Donaldson’s primary injury concern while he wore a Blue Jay uniform was with his calves, which frequently tightened up on him and caused him to either miss games, or spend time as the designated hitter. He had other injuries too, but the calves on both legs caused him problems, and I’m confident that he would say the turf was a significant cause of that issue for him, especially over the last couple of seasons.

He managed to play in just 36 games in Toronto before he was traded last season, and was limited to 113 in 2017. He was extremely productive in the 2nd half of the 2017 season, but otherwise the last two years have been largely a disappointment.

However, let’s say that Donaldson comes roaring back in 2019 with his new team in Atlanta. Imagine he’s an MVP candidate again, hitting 35-40 home runs, driving in 100, and hitting .280 or better at the plate. What will we think if he plays in 155+ games as he did every season from 2013-16? Donaldson has already said that working with his former trainer in George Poulis already factored into his decision because, “they know how to keep me on the field”.

It makes me wonder if ownership or Mark Shapiro will re-evaluate the significance that turf might be playing on their player’s bodies. It’s too late for it to matter for Donaldson right now, but how does that effect other future veterans once they get past the age of 30? Will they be able to convince veteran free agents to come to Toronto to play on the turf, or will they even want to? The more important question might be: Will it limit the Blue Jays’ ability to retain future stars?

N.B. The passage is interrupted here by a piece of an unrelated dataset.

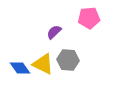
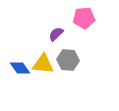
pink pentagon: moved 5 px left
purple semicircle: moved 2 px right, 2 px down
yellow triangle: rotated 20 degrees counterclockwise
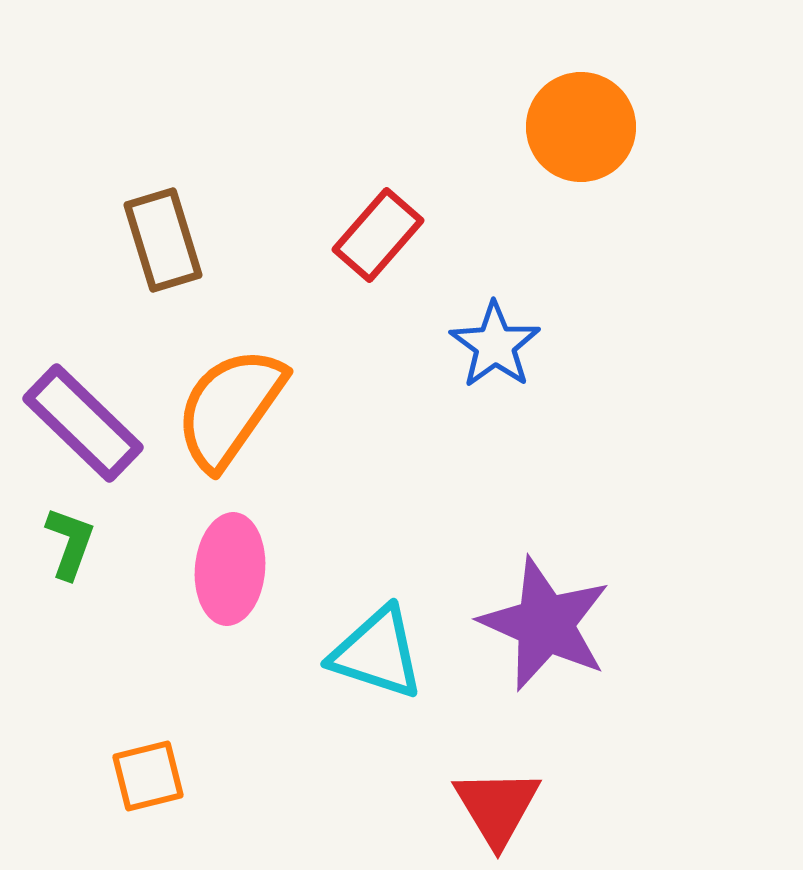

With an elite minor league system that boasts potential stars like Vladimir Guerrero Jr, Bo Bichette, Lourdes Gurriel Jr. and others, a nightmare scenario is to see them walk later in their careers for the sake of their long term health. I’m talking about a lot of “what ifs” with several variables here, but what if Vlad Jr. struggles to stay healthy through parts of the first six or seven years of his career, and decides to go play somewhere that’s easier on his body? Would that not be a gigantic loss worth taking note of?

Having Donaldson leave when the franchise is on the cusp of a rebuild, and who have a potential superstar replacement at his position, makes sense even if it’s tough to swallow. However, the Blue Jays need to make sure that they don’t gloss over what Donaldson is saying here, and more importantly, what he does next year with the Braves. You know that other players and their agents will be paying attention to how his season goes, and it could be a real factor in the future.

dark. Next. Where does Rowdy Tellez start the 2019 season?

While one might be inclined to selfishly hope that Donaldson’s regression continues so we can say, “see it wasn’t the turf!”, I can’t do that. I’d much rather see a former beloved Blue Jay thrive with his new team, especially since they’re not in the American League, or in the AL East. Secondly, if Donaldson’s success helps contribute to the Blue Jays ultimately making a good decision for their facility and the players who play there, then so be it. There could be a lot to learn from seeing how his body responds to the change.